A research poster dated Dec. 9, 2015, hangs just outside Nicole Hashemi’s Iowa State University laboratory. It introduces a major project for Hashemi and her research group. And it’s evidence that scientific persistence sometimes equals scientific advancement.
Hashemi, an associate professor of mechanical engineering, and her students have been working all these years to develop a “placenta-on-a-chip.” In this case that’s a thin, rectangular, clear, polymer block with two tiny microchannels – just millionths of a meter wide and high – and a porous membrane in between.
One channel represents maternal blood flow. The other represents fetal blood flow. And the membrane between represents the placental barrier, especially when it’s lined with growing endothelial or barrier-forming cells.
By pumping fluids through the model, researchers can test how substances such as medicines and nutrients cross the placental barrier from mother to fetus and vice versa.
That’s the basic concept introduced on that hallway poster. Now, with Hashemi recently winning a National Science Foundation (NSF) Mid-Career Advancement grant for the project, the next poster could describe all kinds of technological additions.
The three-year, $350,000 grant is funded by the NSF’s Partnerships for Innovation program and its Established Program to Stimulate Competitive Research. The mid-career grants are designed to give scientists and engineers the opportunity “to substantively enhance and advance their research program and career trajectory,” according to the NSF.
Advancing their original idea
The new grant will help Hashemi’s group explore developments of the placenta model in three major areas: sensing, personalized medicine and commercialization.
“We’re still working on our ‘placenta-on-a-chip’ project,” Hashemi said. “With this grant we’re trying to design sensing platforms that can be integrated to the model.”
One sensing platform would use ions – atoms and molecules with different numbers of electrons, creating positive or negative charges – to sense how cells react to mechanical forces or chemical stressors.
The other would use “hyperspectral” imaging technology, which records a broad spectrum of light, to sense how cells respond to chemical stressors. Hashemi is incorporating the technology in a collaboration with Juan Santiago, the Charles Lee Powell Foundation Professor and vice chair of mechanical engineering at Stanford University in California. The collaboration grew out of Hashemi’s Faculty Professional Development Assignment to Stanford for the 2021-’22 academic year.
Hashemi is also hoping the model can eventually use a patient’s cells to advance personalized medicine. Such models could lead to “higher accuracy in testing for the transport rate of specific compounds and setting safe exposure levels,” according to a project summary.

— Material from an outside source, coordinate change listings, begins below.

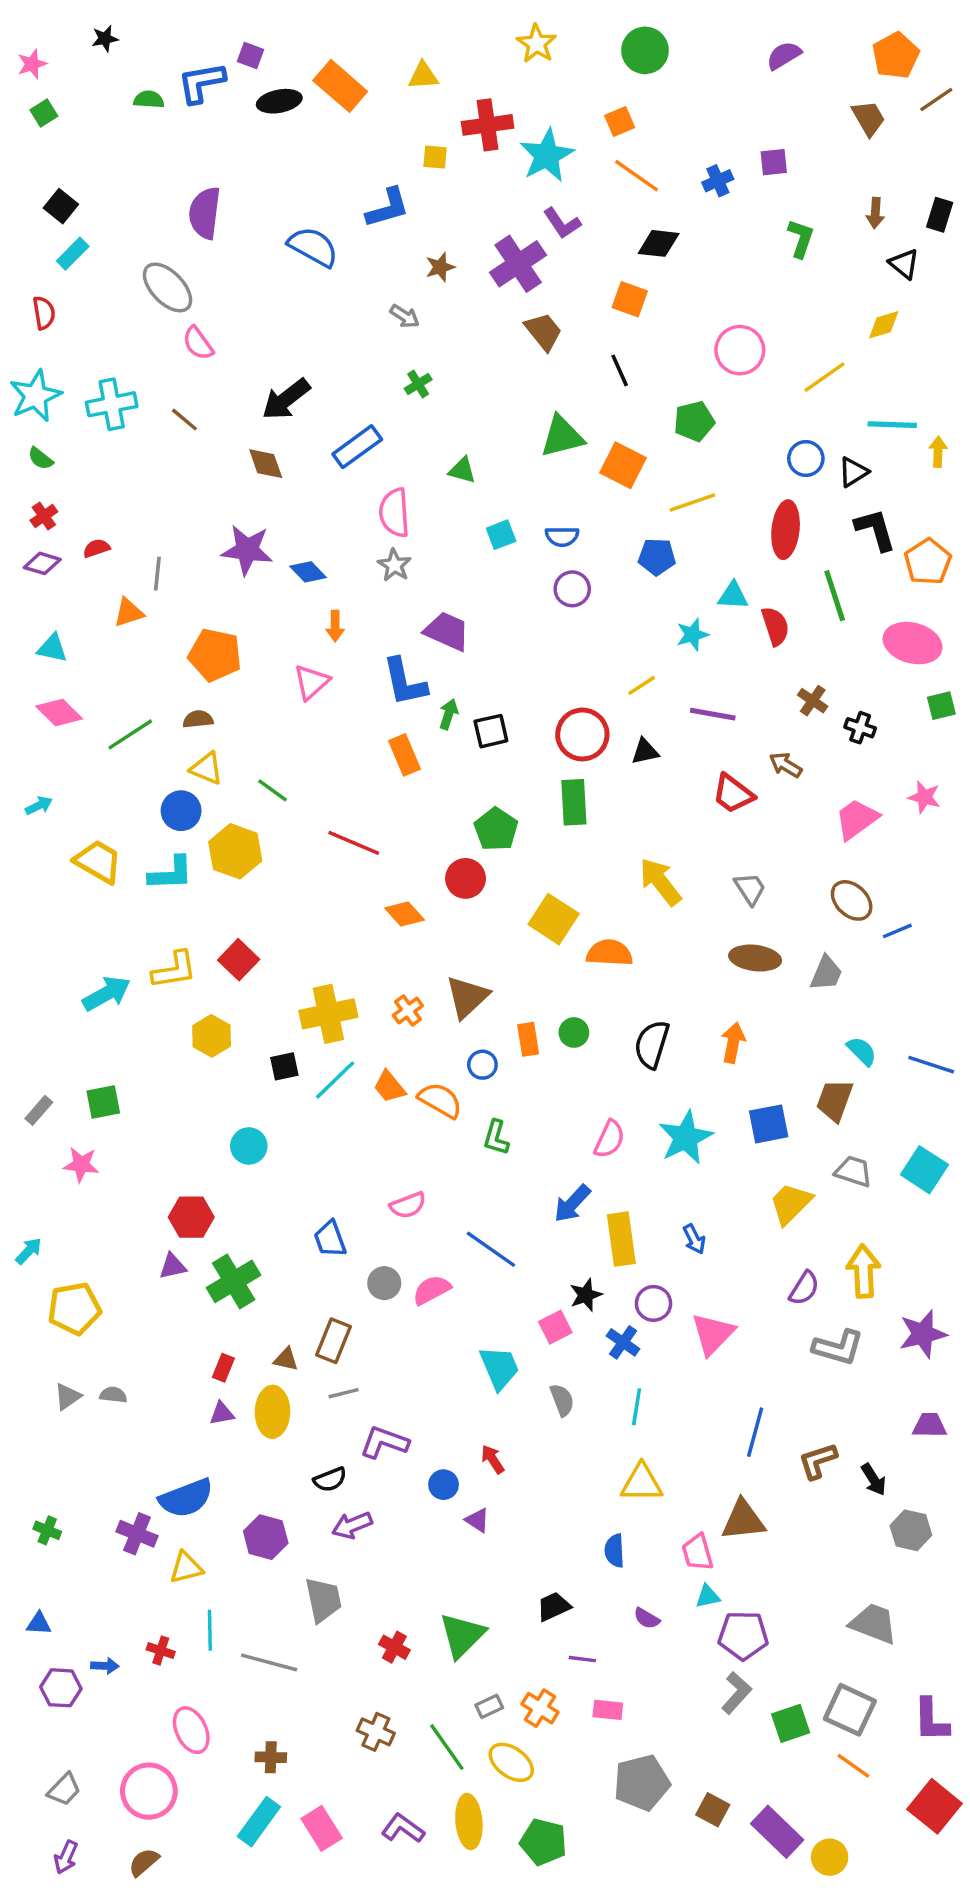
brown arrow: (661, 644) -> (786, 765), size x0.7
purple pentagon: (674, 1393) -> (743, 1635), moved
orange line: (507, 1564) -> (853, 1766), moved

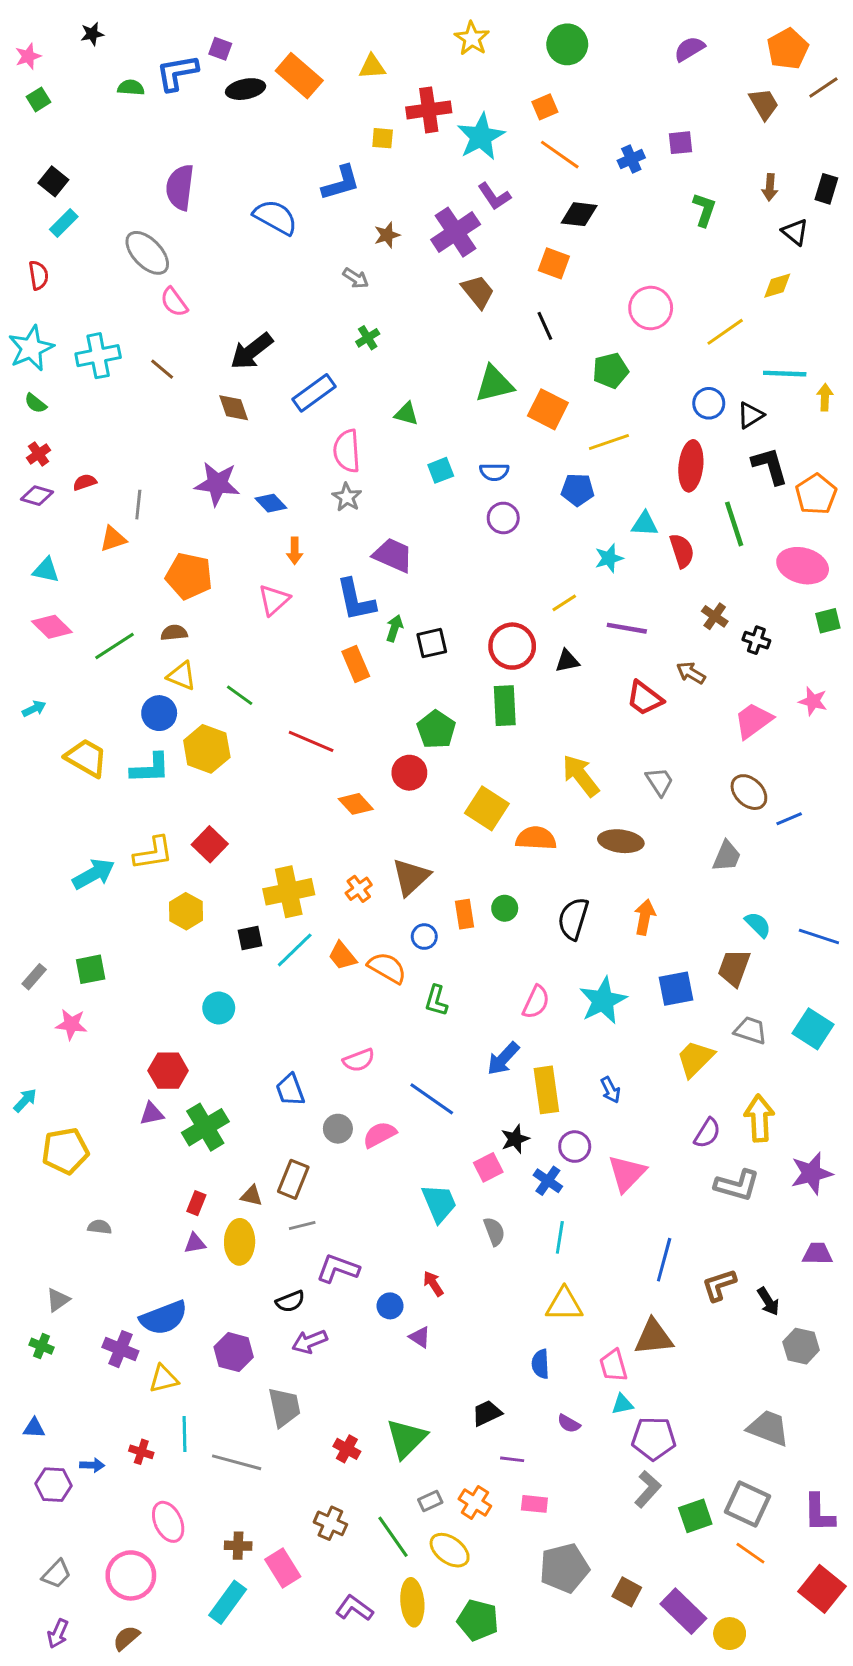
brown ellipse: (755, 958) -> (621, 841), moved
gray triangle: (68, 1397) -> (58, 1300), moved
pink rectangle: (322, 1828) -> (283, 1568), moved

In addition, the NSF’s mid-career grants ask researchers to explore commercializing their new technologies with a startup or industry partnerships. Hashemi – who has an early stage startup called NISTRON that manufacturers carbon microstructures for biotechnology uses – said her graduate students will explore commercialization by joining entrepreneurship programs around campus.
Hashemi’s research group has already demonstrated several applications of the technology. One published study tracked caffeine transport across the placental barrier. A research partnership with the University of Nebraska College of Medicine also plans to measure nanomedicines moving through the placental barrier.
“There are a lot of ideas about how to use this platform technology,” Hashemi said.
Building a better prototype
Back in 2015 when Hashemi and a former doctoral student, Rajeendra Pemathilaka, used their expertise in microfluidics to develop their initial placenta-on-a-chip, they weren’t sure about their model’s potential.
“It was a completely innovative project for our lab,” Hashemi said. “We didn’t know much about the function of the placenta when we started. We pushed this idea significantly when there weren’t a lot of resources. This award wouldn’t have been possible without the dedication and hard work of my graduate students.”
The project has earned Hashemi some recent scientific recognition, including as a cochair of the women’s health track at last month’s annual meeting of the Biomedical Engineering Society in Seattle and as an associate editor of “npj Women’s Health,” part of the Nature Portfolio of scientific journals. She’s also part of the leadership team for Iowa State’s Center for Multiphase Flow Research and Education.
Now, with the mid-career grant, Hashemi’s group has new resources to develop and test their latest ideas.
“The goal is to have a new prototype by the end of the grant’s third year,” Hashemi said. “But we’ll be spending a lot of time on the basic science to develop these two new sensing systems. We hope to ultimately contribute to solving the critical challenges related to human health, in this case for both women and their children.”